Energy dispersive X-ray spectroscopy (EDX)
For analysis of the elemental composition, three cleaned radulae (ultrasonic bath for 20 seconds) were attached to glass object slides by double-sided adhesive tape, following our previous protocol (Krings et al., 2022a, 2022c, 2023). Then, each radula was surrounded by a small metallic ring. Afterwrads the ring was filled with epoxy resin (Reckli Epoxy WST, RECKLI GmbH, Herne, Germany) to cover the readula completely. After polymerization, lasting for three days at room temperature, glass object slides and adhesive tape were removed. Samples were polished with sandpapers of different roughness until teeth were on display and smoothened with aluminum oxide polishing powder suspension of 0.3 μm grainsize (PRESI GmbH, Hagen, Germany) on a polishing machine (Minitech 233/333, PRESI GmbH, Hagen, Germany) to receive a plain smooth surface. The embedding and smoothening prevent artefacts such as electron scattering during EDX analysis. Embedded samples were subsequently cleaned in an ultrasonic bath for five minutes, then mounted on SEM sample holders and sputter-coated with platinum (5 nm layer). Elemental composition was determined with the SEM Zeiss LEO 1525 equipped with an Octane Silicon Drift Detector (SDD) (micro analyses system TEAM, EDAX Inc., New Jersey, USA). For each sample, the same settings were used (i.e. an acceleration voltage of 20 kV, working distance, lens opening, etc.). Before analysis, the detector was calibrated with copper.

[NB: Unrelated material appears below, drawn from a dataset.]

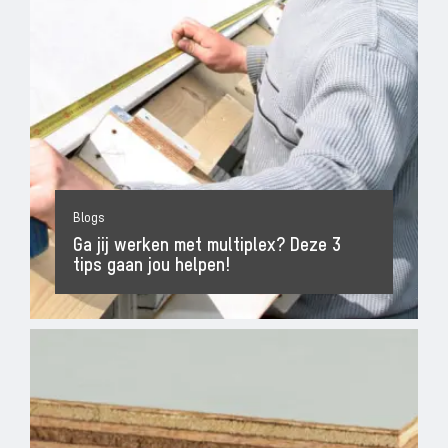
Blogs
Ga jij werken met multiplex? Deze 3
tips gaan jou helpen!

Small areas (no mapping) were analyzed to receive the data. Following elements were detected and their proportions measured.: H (hydrogen), C (carbon), N (nitrogen), O (oxygen), Pt (platinum), Al (aluminum), Ca (calcium), Cl (chlorine), Cu (copper), Fe (iron), K (potassium), Mg (magnesium), Na (sodium), P (phosphorus), S (sulphur), Si (silicon), and Zn (zinc). Some elements were not discussed as they are either the elemental basis of chitin and proteins (H, C, N, O), the coating (Pt), or the polishing powder (Al, O). For test purposes, we also performed 10 EDX tests on the epoxy to identify putative pollution due to the mechanical application, embedding or polishing. We could not detect Si (which is part of the sandpaper), or any other elements, that we further discuss as Ae (Ca, Cl, Cu, Fe, K, Mg, P+Pt, S, Si, Zn), in the resin. Their presence is therefore considered part of the teeth.
The single peak of P overlaps with one of Pt. Due of this, the software could not discriminate between these two elements and P content could not be reliably determined. Therefore, P and Pt are discussed together (P+Pt). We, however, measured 20 areas of pure epoxy to receive values on their Pt content (mean ± SD; 0.15 ± 0.02 atomic %) to further estimate the proportions of P in the teeth.
We tested the inner tooth structure by EDX and the thin outer layer (“surface”) of the teeth (500–1000 nm thickness), which covers the inner tooth structure. We did not detect high content of elements in the inner structure and no differences in the distribution there. We thus decided to summarize the point measurements of the inner structure. With regard to the surfaces, we could determine variations in the distribution of elements and thus differentiated between the tooth basis, the bulges, the basal region of the stylus (stylus, basis), the terminal region of the stylus (stylus, terminal), the cusps and the sides (see Figures 1 and 2 for nomenclature). 474 point measurements on 180 mature teeth were conducted: 204 on 70 inner laterals (of which 70 on the inner tooth structure and 134 on the surface); 56 (22 on the inner tooth structure and 34 on the surface) on 22 outer laterals A, B, C; 54 (22 on the inner tooth structure and 32 on the surface) on 22 outer laterals D; 48 (22 on the inner tooth structure and 26 on the surface) on 22 outer laterals E.